Ainsi, le spectateur s’identifiant au tableau deviendra nomade en résilience. Sortant des vieilles trames pour s’ouvrir au plus-que-soi, il contribuera à rendre la vie plus entraînante. Il aura alors remplacé la peur et le doute par l’émerveillement.

René Clairicia

(1)  La résilience est d’abord un constat  :  des chocs aboutissant à des situations apparemment destructrices peuvent se révéler in fine salutaires. De plus :

a – Elle est une mise en garde, aussi : toutes les théories sur les aléas du développement de la vie ne peuvent pas expliquer sur un plan singulier l’aventure individuelle. Il demeure une part d’imprévisible, d’indicible qui dépasse connaissances et théories. 

b – Elle est un message d’espoir, également : le traumatisme, la crise ou le choc, au moment où ils apparaissent sont perturbants. Ils sont souvent suivis d’un mouvement fécond dans leur évolution, à condition de ne pas vouloir le réprimer.
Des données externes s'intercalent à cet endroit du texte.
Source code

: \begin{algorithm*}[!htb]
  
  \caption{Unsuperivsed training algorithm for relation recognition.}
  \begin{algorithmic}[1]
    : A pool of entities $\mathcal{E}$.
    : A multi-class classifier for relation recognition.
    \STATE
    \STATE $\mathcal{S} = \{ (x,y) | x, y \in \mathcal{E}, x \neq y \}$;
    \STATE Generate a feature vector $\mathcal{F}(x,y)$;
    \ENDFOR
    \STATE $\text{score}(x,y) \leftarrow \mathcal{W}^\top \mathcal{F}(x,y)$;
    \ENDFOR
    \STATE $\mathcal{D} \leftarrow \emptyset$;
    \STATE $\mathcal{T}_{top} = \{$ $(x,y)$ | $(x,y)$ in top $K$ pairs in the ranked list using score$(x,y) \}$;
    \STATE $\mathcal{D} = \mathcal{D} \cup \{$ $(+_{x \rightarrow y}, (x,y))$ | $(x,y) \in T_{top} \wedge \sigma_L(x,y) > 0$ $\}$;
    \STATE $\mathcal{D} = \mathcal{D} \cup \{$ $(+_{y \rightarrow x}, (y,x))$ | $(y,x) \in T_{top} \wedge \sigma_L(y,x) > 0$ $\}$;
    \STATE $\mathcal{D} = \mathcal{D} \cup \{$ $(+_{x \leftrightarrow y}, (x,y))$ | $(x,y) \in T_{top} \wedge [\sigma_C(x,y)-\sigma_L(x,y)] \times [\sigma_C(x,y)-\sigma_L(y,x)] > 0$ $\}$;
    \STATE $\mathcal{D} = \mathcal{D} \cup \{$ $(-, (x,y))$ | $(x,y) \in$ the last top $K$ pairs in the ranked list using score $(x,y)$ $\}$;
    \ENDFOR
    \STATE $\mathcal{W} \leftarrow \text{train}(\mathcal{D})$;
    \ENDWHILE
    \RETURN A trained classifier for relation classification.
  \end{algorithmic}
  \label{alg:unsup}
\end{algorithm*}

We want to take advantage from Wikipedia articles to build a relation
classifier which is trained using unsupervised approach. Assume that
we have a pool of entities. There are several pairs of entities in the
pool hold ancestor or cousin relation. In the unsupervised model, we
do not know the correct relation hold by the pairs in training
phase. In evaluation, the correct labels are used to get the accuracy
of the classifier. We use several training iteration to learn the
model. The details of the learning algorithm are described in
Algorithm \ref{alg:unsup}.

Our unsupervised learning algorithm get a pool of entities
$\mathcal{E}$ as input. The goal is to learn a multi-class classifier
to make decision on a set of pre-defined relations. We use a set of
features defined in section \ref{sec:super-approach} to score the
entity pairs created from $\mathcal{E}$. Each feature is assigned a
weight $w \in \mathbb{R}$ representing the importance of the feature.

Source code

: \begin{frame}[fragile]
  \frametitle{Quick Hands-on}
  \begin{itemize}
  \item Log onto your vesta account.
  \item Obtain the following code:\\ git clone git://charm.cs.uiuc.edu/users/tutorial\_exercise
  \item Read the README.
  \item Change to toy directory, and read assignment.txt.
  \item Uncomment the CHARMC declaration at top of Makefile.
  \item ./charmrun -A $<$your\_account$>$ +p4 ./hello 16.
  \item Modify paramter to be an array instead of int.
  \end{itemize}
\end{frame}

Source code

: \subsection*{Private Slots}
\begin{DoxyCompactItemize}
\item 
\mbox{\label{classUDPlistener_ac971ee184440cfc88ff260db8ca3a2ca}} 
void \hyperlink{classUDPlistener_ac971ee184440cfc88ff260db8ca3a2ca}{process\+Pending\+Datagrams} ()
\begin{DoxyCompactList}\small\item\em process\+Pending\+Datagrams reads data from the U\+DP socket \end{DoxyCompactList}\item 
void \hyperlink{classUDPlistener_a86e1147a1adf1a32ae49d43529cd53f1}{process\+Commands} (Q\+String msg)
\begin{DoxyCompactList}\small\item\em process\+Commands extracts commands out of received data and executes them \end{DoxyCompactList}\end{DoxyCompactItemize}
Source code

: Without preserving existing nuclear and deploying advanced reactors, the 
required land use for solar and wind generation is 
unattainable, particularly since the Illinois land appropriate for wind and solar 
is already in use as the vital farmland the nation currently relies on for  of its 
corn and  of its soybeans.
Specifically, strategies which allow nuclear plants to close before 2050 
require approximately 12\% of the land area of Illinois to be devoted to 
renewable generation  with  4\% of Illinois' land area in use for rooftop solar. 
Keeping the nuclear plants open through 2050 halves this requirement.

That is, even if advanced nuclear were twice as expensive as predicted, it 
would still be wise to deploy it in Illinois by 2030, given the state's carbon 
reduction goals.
c – Elle est en outre un rappel des forces et des limites qui habitent la vie : il faut savoir reconnaître avec humilité que nos anticipations, telles que plans d’interventions, ou autres pronostics, ne forment que des hypothèses à l’issue incertaine.

d – Elle est bien entendu également porteuse d’un dynamisme. La matière, telle que l’homme, qui subit un choc, qui semble sombrer à un moment donné mais qui s’écoute au-dessous du seuil de la conscience, génère de nouvelles forces d’action, de rêves et de réalisations concrètes.

e – Elle transmet un message paradoxal, enfin : on ne peut pas toujours faire l’économie d’un traumatisme et c’est parfois après lui qu’émergent de nouveaux possibles, demeurés jusqu’alors à l’état latent et inconnu.

(2) L’on peut faire ici référence à l’effet papillon.